Sent from my iPhone using Tapatalk


----------



## tnt1958 (Sep 20, 2014)

Like always another great report and awesome photos,
Bet that was a lot of fun with the smallies in the mix !!!!


----------



## FishIgo (Apr 21, 2011)

tnt1958 said:


> Like always another great report and awesome photos,
> Bet that was a lot of fun with the smallies in the mix !!!!


had more of them on but they got off !


----------



## Uglystix (Mar 3, 2006)

You are the Steelhead trolling King! I’ve been trying to figure it out but can’t quite tell from the pics, what bait is that? I love the blue color too.


----------



## FishIgo (Apr 21, 2011)

Uglystix said:


> You are the Steelhead trolling King! I’ve been trying to figure it out but can’t quite tell from the pics, what bait is that? I love the blue color too.

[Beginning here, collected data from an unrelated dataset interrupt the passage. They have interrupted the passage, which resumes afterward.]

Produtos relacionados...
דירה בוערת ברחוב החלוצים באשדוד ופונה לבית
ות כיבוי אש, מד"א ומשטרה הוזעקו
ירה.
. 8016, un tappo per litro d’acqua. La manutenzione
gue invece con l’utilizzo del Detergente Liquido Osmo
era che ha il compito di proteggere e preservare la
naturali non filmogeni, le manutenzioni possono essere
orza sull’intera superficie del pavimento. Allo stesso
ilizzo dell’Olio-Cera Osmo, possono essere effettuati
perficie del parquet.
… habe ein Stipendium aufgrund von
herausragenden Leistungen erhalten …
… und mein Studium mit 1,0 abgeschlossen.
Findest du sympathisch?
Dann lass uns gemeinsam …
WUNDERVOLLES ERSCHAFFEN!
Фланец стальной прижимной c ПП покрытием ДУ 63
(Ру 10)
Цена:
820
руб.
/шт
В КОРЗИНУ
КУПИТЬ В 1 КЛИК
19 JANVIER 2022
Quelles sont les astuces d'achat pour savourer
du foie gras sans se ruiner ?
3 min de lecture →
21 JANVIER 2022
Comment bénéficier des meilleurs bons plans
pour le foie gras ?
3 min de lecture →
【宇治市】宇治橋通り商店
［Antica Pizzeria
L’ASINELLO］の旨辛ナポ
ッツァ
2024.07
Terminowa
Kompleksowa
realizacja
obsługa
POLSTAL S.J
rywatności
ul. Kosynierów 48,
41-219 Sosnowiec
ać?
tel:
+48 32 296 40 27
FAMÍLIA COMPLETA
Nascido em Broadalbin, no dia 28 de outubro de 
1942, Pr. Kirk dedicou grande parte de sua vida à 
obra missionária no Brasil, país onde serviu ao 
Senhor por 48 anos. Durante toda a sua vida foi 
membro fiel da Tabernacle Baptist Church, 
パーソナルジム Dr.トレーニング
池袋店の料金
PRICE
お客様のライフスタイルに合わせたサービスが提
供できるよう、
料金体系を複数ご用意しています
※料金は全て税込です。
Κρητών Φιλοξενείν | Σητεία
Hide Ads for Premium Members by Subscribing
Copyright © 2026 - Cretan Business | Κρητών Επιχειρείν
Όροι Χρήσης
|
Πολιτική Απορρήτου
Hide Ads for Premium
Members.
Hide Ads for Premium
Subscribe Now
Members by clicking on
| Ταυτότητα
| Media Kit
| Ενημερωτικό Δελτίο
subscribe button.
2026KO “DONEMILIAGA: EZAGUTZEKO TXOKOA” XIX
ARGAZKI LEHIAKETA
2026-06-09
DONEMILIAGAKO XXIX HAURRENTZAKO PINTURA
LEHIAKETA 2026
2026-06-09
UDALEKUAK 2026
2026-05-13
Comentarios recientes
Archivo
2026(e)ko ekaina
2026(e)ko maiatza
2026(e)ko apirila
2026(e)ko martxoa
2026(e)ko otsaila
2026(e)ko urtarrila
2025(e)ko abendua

It is a Blue/Silver Rapala Tail dancer I was using a TD5 and a TD7


----------



## Uglystix (Mar 3, 2006)

FishIgo said:


> It is a Blue/Silver Rapala Tail dancer I was using a TD5 and a TD7


Ah! Forgot about the tail dancers! Thanks. Going to give Fairport a troll next week.


----------



## E Leigh (Jul 11, 2013)

The fish and bait moved into the slip today. Only bait I marked outside the harbor was near the mouth. Beautiful calm day. Water outside the wall has almost 10’ of visibility. 


Sent from my iPhone using Tapatalk


----------